Padahal tugas kepengurusan Muaythai saat ini masuk dalam agenda Liganas dan Proprov, tak ketinggalan Kabupaten Banyuwangi mendapat kepercayaan membina olahraga Muaythai Indonesia.

Pembentukan awal Pengprov Muaythai Indonesia Jatim melalui SK Nomor : 023/MI-JT/SK/IV/2018 ditetapkan di Surabaya pada 8 April 2018 tentang pengukuhan personalia pengurus Kabupaten Muaythai Indonesia, Banyuwangi, dalam hal ini tercatat nama Febri Saputra sebagai Ketua Muaythai Banyuwangi.

Pelantikan Pengkab/Kota dan Pengprov Jatim semestinya berlangsung pada haru Jum’at 20 April 2018 di Lantai Dua KONI Jatim.

Namun dalam acara itu, hanya 12 Kabupaten/Kota yang dilantik masing-masing, Kab Ngawi, Pasuruan, Jember, Sidoarjo, Kota madya dan kabupaten Malang, Kab Probolinggo, Kotamadya Surabaya, Kab Pamekasan, Kabupaten Pasuruaan dan Tulungagung.

Febri Saputra didampingi Very Kurniawan (Komisi Humas) sempat melakukan rapat dengan Ketua Harian Pengprov Muaythai Jatim, Dr.
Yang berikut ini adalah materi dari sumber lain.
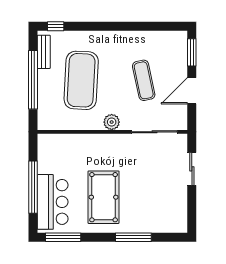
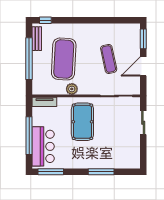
plant: (112, 122) -> (72, 89), moved
tv unit: (54, 140) -> (44, 102), added
pool table: (104, 197) -> (82, 122), moved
Wardy.

Ternyata tidak hanya Kabupaten Banyuwangi yang gagal dilantik, ada beberapa Kabupaten juga mengalami hal yang sama.

“Kegagalan pelantikan (Banyuwangi) tidak usah di tafsir yang tidak-tidak, kalaupun nanti ada yang muncul untuk melaju ke Liganas dan Porprov biarlah menjadi Kewenangan Pengprov Muaythai Jatim yang mengatasinya,” katanya, (21/04).

Febri mengungkap sedikit kekecewaan karena utusan KONI Banyuwangi yang datang bisa duduk bersama dengan Pengprov, ternyata pulang dan akhirnya tidak menemui titik terang penyelesaian. (ver/kin).